There's one thing that I find especially puzzling about Novak's side of the Plame story. According to Novak, the CIA issued a half-hearted request not to publish her name. He insists that they weren't really that alarmed.
Now, what do we know about this? First, people love to point out that if it weren't very important the CIA wouldn't have taken the highly unusual step of formally requesting that Justice look into the leak. The problem with this, as I have pointed out, is that the CIA might simply be trying to screw the admin.
Second, a bunch of former CIA people have come out and said that, yes, Plame was undercover and the Admin are bastards for leaking it. One possibility is that these people are saying this because they have an ideological axe to grind with the admin and want to make it look bad.
Third, some people claim that it was common knowledge that Plame was in the CIA. But they're also suspect, because they have an obvious ideological axe to grind: they want to make the admin look good.
Fourth, for independent reasons it is looking more and more as if Plame was pretty important to the CIA and that real damage was in fact done by the leak.
So, on balance, the leak looks very serious, though not for the reasons critics of the admin sometimes give.

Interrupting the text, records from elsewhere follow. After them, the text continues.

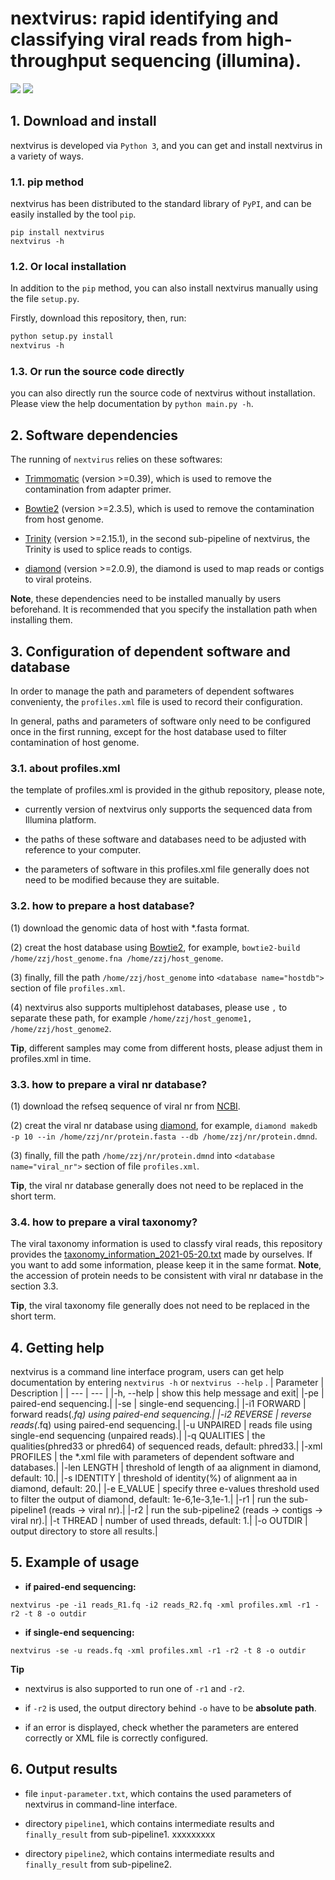 # nextvirus: rapid identifying and classifying viral reads from high-throughput sequencing (illumina).

![](https://img.shields.io/badge/System-Linux-green.svg)
![](https://img.shields.io/pypi/wheel/virusrecom)


## 1. Download and install

nextvirus is developed via ```Python 3```, and you can get and install nextvirus in a variety of ways.

### 1.1. pip method

nextvirus has been distributed to the standard library of ```PyPI```, and can be easily installed by the tool ```pip```.

```
pip install nextvirus
nextvirus -h
```

### 1.2. Or local installation

In addition to the  ```pip``` method, you can also install nextvirus manually using the file ```setup.py```. 

Firstly, download this repository, then, run:
```xml
python setup.py install
nextvirus -h
```

### 1.3. Or run the source code directly

you can also directly run the source code of nextvirus without installation. Please view the help documentation by ```python main.py -h```.


## 2. Software dependencies

The running of ```nextvirus``` relies on these softwares:

+  [Trimmomatic](http://www.usadellab.org/cms/?page=trimmomatic) (version >=0.39), which is used to remove the contamination from adapter primer.

+  [Bowtie2](http://bowtie-bio.sourceforge.net/bowtie2/index.shtml) (version >=2.3.5), which is used to remove the contamination from host genome.

+  [Trinity](https://github.com/trinityrnaseq/trinityrnaseq) (version >=2.15.1), in the second sub-pipeline of nextvirus, the Trinity is used to splice reads to contigs.

+  [diamond](https://github.com/bbuchfink/diamond) (version >=2.0.9), the diamond is used to map reads or contigs to viral proteins.

<b>Note</b>, these dependencies need to be installed manually by users beforehand. It is recommended that you specify the installation path when installing them.


## 3. Configuration of dependent software and database
In order to manage the path and parameters of dependent softwares convenienty, the ```profiles.xml``` file is used to record their configuration. 

In general, paths and parameters of software only need to be configured once in the first running, except for the host database used to filter contamination of host genome.

### 3.1. about profiles.xml
the template of profiles.xml is provided in the github repository, please note,

+ currently version of nextvirus only supports the sequenced data from Illumina platform.
  
+ the paths of these software and databases need to be adjusted with reference to your computer. 
  
+ the parameters of software in this profiles.xml file generally does not need to be modified because they are suitable.


### 3.2. how to prepare a host database?
(1) download the genomic data of host with *.fasta format.

(2) creat the host database using [Bowtie2](http://bowtie-bio.sourceforge.net/bowtie2/index.shtml), for example,
 ```bowtie2-build /home/zzj/host_genome.fna /home/zzj/host_genome```.

(3) finally, fill the path ```/home/zzj/host_genome```  into ```<database name="hostdb">``` section of file ```profiles.xml```. 

(4) nextvirus also supports multiplehost databases, please use ```,``` to separate these path, for example ```/home/zzj/host_genome1, /home/zzj/host_genome2```.

<b>Tip</b>, different samples may come from different hosts, please adjust them in profiles.xml in time.

### 3.3. how to prepare a viral nr database?
(1) download the refseq sequence of viral nr from [NCBI](https://ftp.ncbi.nlm.nih.gov/refseq/release/viral/).

(2) creat the viral nr database using [diamond](https://github.com/bbuchfink/diamond), for example, 
```diamond makedb -p 10 --in /home/zzj/nr/protein.fasta --db /home/zzj/nr/protein.dmnd```. 

(3) finally, fill the path ```/home/zzj/nr/protein.dmnd```  into ```<database name="viral_nr">``` section of file ```profiles.xml```. 


<b>Tip</b>, the viral nr database generally does not need to be replaced in the short term.

### 3.4. how to prepare a viral taxonomy?
The viral taxonomy information is used to classfy viral reads, this repository provides the [taxonomy_information_2021-05-20.txt]() made by ourselves. If you want to add some information, please keep it in the same format. 
<b>Note</b>, the accession of protein needs to be consistent with viral nr database in the section 3.3.

<b>Tip</b>, the viral taxonomy file generally does not need to be replaced in the short term.


## 4. Getting help
nextvirus is a command line interface program, users can get help documentation by entering ```nextvirus -h```  or ```nextvirus --help``` .
| Parameter | Description |
| --- | --- |
|-h, --help | show this help message and exit|
|-pe | paired-end sequencing.|
|-se | single-end sequencing.|
|-i1 FORWARD | forward reads(*.fq) using paired-end sequencing.|
|-i2 REVERSE | reverse reads(*.fq) using paired-end sequencing.|
|-u UNPAIRED | reads file using single-end sequencing (unpaired reads).|
|-q QUALITIES | the qualities(phred33 or phred64) of sequenced reads, default: phred33.|
|-xml PROFILES | the *.xml file with parameters of dependent software and databases.|
|-len LENGTH | threshold of length of aa alignment in diamond, default: 10.|
|-s IDENTITY | threshold of identity(%) of alignment aa in diamond, default: 20.|
|-e E_VALUE | specify three e-values threshold used to filter the output of diamond, default: 1e-6,1e-3,1e-1.|
|-r1 | run the sub-pipeline1 (reads → viral nr).|
|-r2 | run the sub-pipeline2 (reads → contigs → viral nr).|
|-t THREAD | number of used threads, default: 1.|
|-o OUTDIR | output directory to store all results.|


## 5. Example of usage


+ <b>if paired-end sequencing:</b>
  
```
nextvirus -pe -i1 reads_R1.fq -i2 reads_R2.fq -xml profiles.xml -r1 -r2 -t 8 -o outdir
```

+ <b>if single-end sequencing:</b>
 
 ```
nextvirus -se -u reads.fq -xml profiles.xml -r1 -r2 -t 8 -o outdir
```

<b> Tip </b>
+ nextvirus is also supported to run one of ```-r1``` and ```-r2```.

+ if ```-r2``` is used, the output directory behind ```-o``` have to be <b>absolute path</b>.

+ if an error is displayed, check whether the parameters are entered correctly or XML file is correctly configured.


## 6. Output results
+ file ```input-parameter.txt```, which contains the used parameters of nextvirus in command-line interface.
+ directory ```pipeline1```, which contains intermediate results and ```finally_result``` from sub-pipeline1.
xxxxxxxxx

  
+ directory ```pipeline2```, which contains intermediate results and ```finally_result``` from sub-pipeline2.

But this brings us back to Novak's claims about the CIA's half-hearted response to his request. Could Novak be lying? Sure, given the other inconsistencies in his story, it wouldn't be surprising. Could the CIA person who spoke with Novak have screwed up?
Here's a strong possibility, on the assumption that Novak wasn't lying. The CIA knew that the admin was leaking this by the time Novak called. On a popular theory, Novak's contact with the admin came after the admin officials made their fateful 6 calls to other reporters. If even one of the other reporters had called the CIA by this point, they would already have known that the cat was out of the bag and begun damage assessment. And that would explain the CIA's response to Novak, as Novak describes it.
Remember that something doesn't need to be printed in the paper to be an intelligence disaster. If the admin calls 6 people in the press, the cover is blown, even if none of the 6 puts it into print. It's not just that foreign intelligence is smart enough to pick up the rumour and check it out. It's that prudence requires you to assume that they're smart enough to pick up the rumour and check it out.